Other limitations are also stated or implied in the paper. It does not explain whether the unlabeled portion of LDPolypVideo is used in training, it does not report data augmentation beyond normalization and resizing, and it does not provide FLOPs, parameter counts, or a formal failure-case analysis (Chen et al., 5 Aug 2025). The loss specification is incomplete relative to standard RT-DETR training because classification and assignment details are not documented (Chen et al., 5 Aug 2025). A plausible implication is that reproduction depends on inheriting default RT-DETR machinery while inserting AFIA and SACI.

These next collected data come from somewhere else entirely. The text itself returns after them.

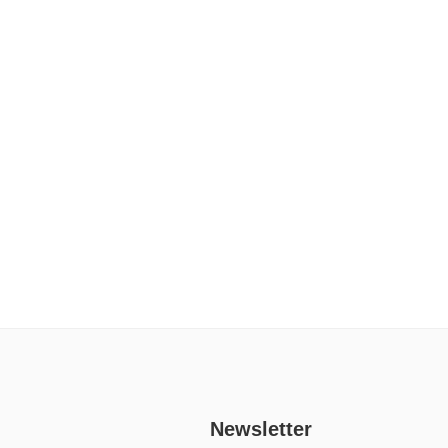
Newsletter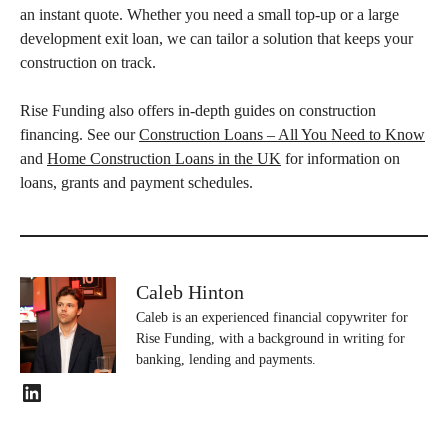
an instant quote. Whether you need a small top‑up or a large
development exit loan, we can tailor a solution that keeps your
construction on track.
Rise Funding also offers in-depth guides on construction
financing. See our
Construction Loans – All You Need to Know
and
Home Construction Loans in the UK
for information on
loans, grants and payment schedules.
Caleb Hinton
Caleb is an experienced financial copywriter for
Rise Funding, with a background in writing for
banking, lending and payments.
LinkedIn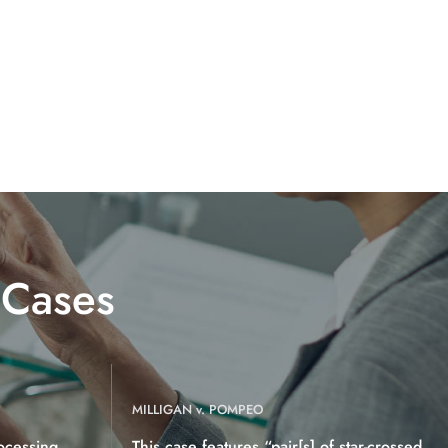
 Cases
MILLIGAN v. POMPEO
ocessing
This case features “pair[s] of star-crossed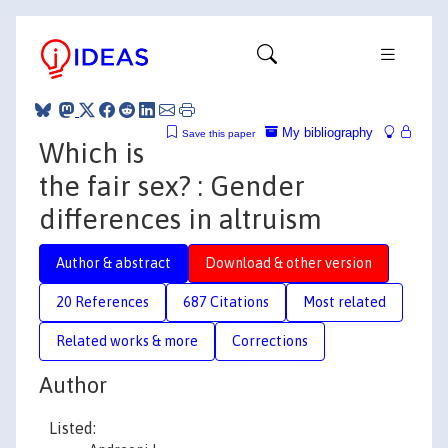
My bibliography
Save this paper
Which is
the fair sex? : Gender
differences in altruism
Author & abstract
Download & other version
20 References
687 Citations
Most related
Related works & more
Corrections
Author
Listed: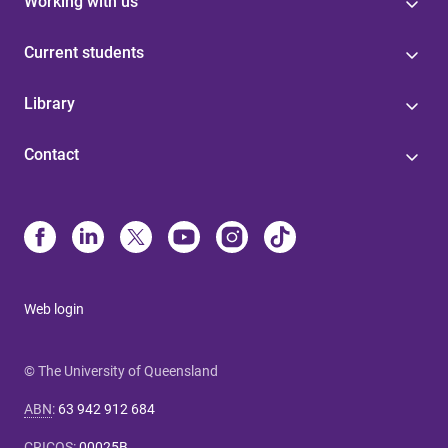
Working with us
Current students
Library
Contact
Web login
© The University of Queensland
ABN
:
63 942 912 684
CRICOS
:
00025B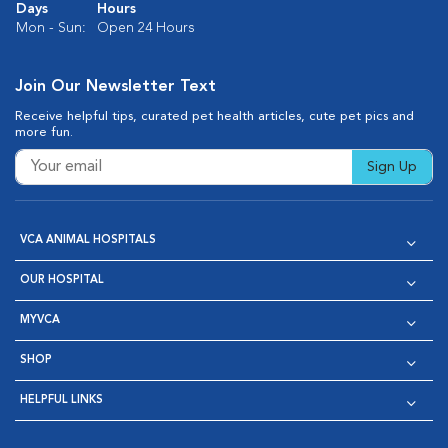
Days
Hours
Mon - Sun:
Open 24 Hours
Join Our Newsletter Text
Receive helpful tips, curated pet health articles, cute pet pics and
more fun.
Sign Up
VCA ANIMAL HOSPITALS
OUR HOSPITAL
MYVCA
SHOP
HELPFUL LINKS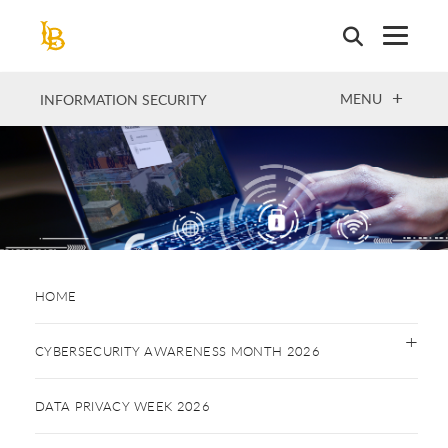
Skip
to
main
content
OPEN
MENU
INFORMATION SECURITY
HOME
CYBERSECURITY AWARENESS MONTH 2026
DATA PRIVACY WEEK 2026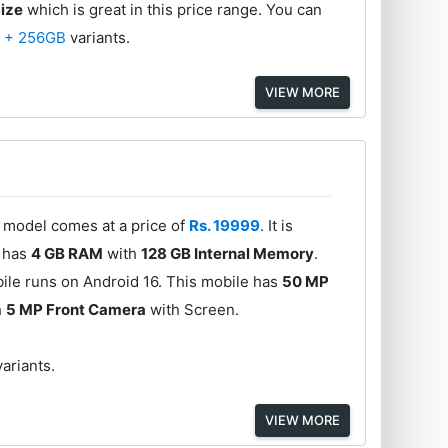
Size
which is great in this price range. You can
 + 256GB
variants.
VIEW MORE
s model comes at a price of
Rs. 19999
. It is
l has
4 GB RAM
with
128 GB Internal Memory
.
ile runs on Android 16. This mobile has
50 MP
h
5 MP Front Camera
with Screen.
variants.
VIEW MORE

Within the narrower sense of the term, however, AVPDN names an explicit architecture and contributes a specific thesis: colonoscopy video detection can be improved by learning motion-robust and scale-adaptive representations inside a real-time detector. Its distinctiveness lies in the combination of dense self-attention, ReLU-based sparse self-attention, channel shuffle, and dual-branch dilated context integration, all layered onto RT-DETR without introducing dedicated temporal memory or multi-frame inference (Chen et al., 5 Aug 2025). In that sense, AVPDN marks a branch of the literature in which “adaptive” refers less to explicit temporal aggregation than to representational adaptation to the visual instability of colonoscopy video.